On vous sert un récit plus ou moins bidon, invoquant une noble cause, dénonçant un scandale inadmissible. On vous invite à vous émouvoir, à soutenir la cause, à fustiger les responsables du scandale. Mais, surtout, il ne faudrait pas se soucier de savoir si le récit, fort émouvant, que l’on vous sert relève de la vérité ou du mensonge.

D’ailleurs cette notion de vérité et de mensonge semble être devenue ringarde, voire carrément suspecte. Un poids dont on ne devrait pas s’encombrer lorsqu’on s’engage pour une cause.

Quelle sorte d’individu êtes vous donc pour hésiter à soutenir le récit que l’on vous sert, pour vous refuser à dénoncer ce scandale, sous prétexte de vérification des faits ?

Tout ça sous prétexte que ce récit, si émouvant, ne serait pas conforme à la vérité ?

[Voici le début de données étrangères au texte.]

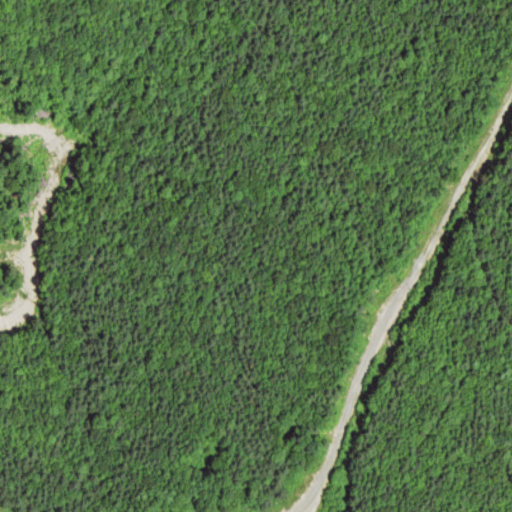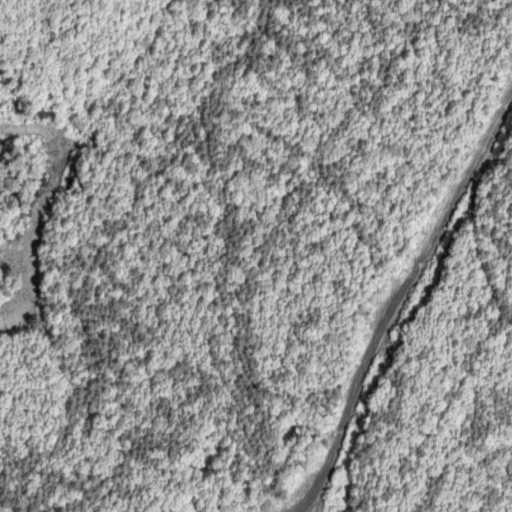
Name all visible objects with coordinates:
road: (379, 304)
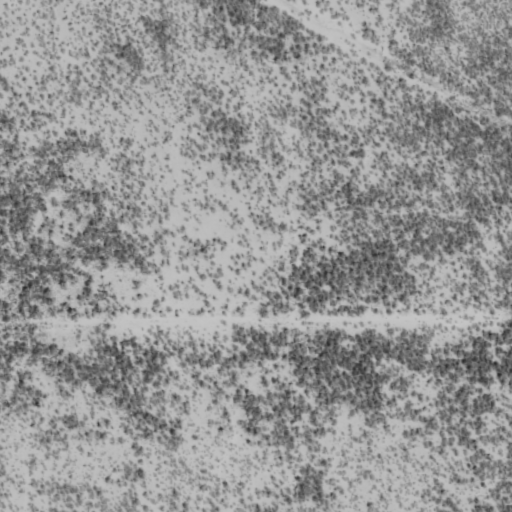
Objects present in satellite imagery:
road: (19, 405)
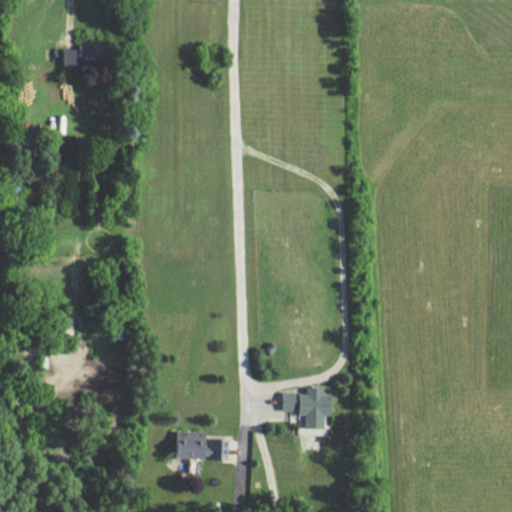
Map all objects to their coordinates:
road: (66, 20)
building: (82, 57)
building: (83, 57)
road: (234, 205)
road: (340, 271)
building: (63, 331)
building: (63, 332)
building: (307, 405)
building: (307, 405)
building: (199, 445)
building: (200, 446)
road: (238, 461)
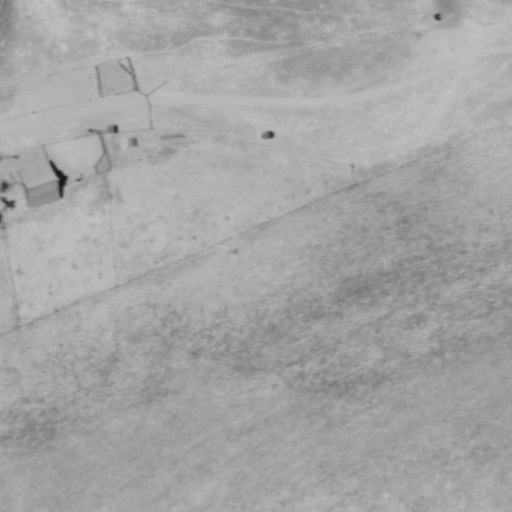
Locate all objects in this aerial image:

Ce n’est pas pas sérieux. Vous devez sûrement être un ennemi de la cause, un complice de ce scandale.

Oui, c’est cela.

Vous, là, qui défendez l’exactitude avec vos cris d’orfraie, vous êtes forcément dans le camp du Mal.


Complément

Je vous propose un petit exercice.

Vous vous souvenez sans doute de l’expression « alternative facts », due à une conseillère de Donald Trump. Sans doute avez-vous bien ricané en découvrant cette manière de renommer ce qui étaient bel et bien des mensonges.

OK. Exercice maintenant.

Sur les RS et dans les débats à la TV ou dans la presse, repérez toutes les expressions, plus ou moins élégantes, plus ou moins subtiles, visant à rendre acceptable ou à minimiser le recours au mensonge.

Comme « prendre des libertés avec la réalité factuelle. » Ou « proposer un récit alternatif. » Ou encore « des petits arrangements qui allaient dans le sens de ma narration. »

Ou « ne pas se laisser impressionner par les défenseurs de l’exactitude ».

Toutes ces expressions, qui, dans le fond, ne valent pas mieux que les « alternative facts » de Kellyane Conway, même si elles paraissent plus acceptables dans tel ou tel milieu.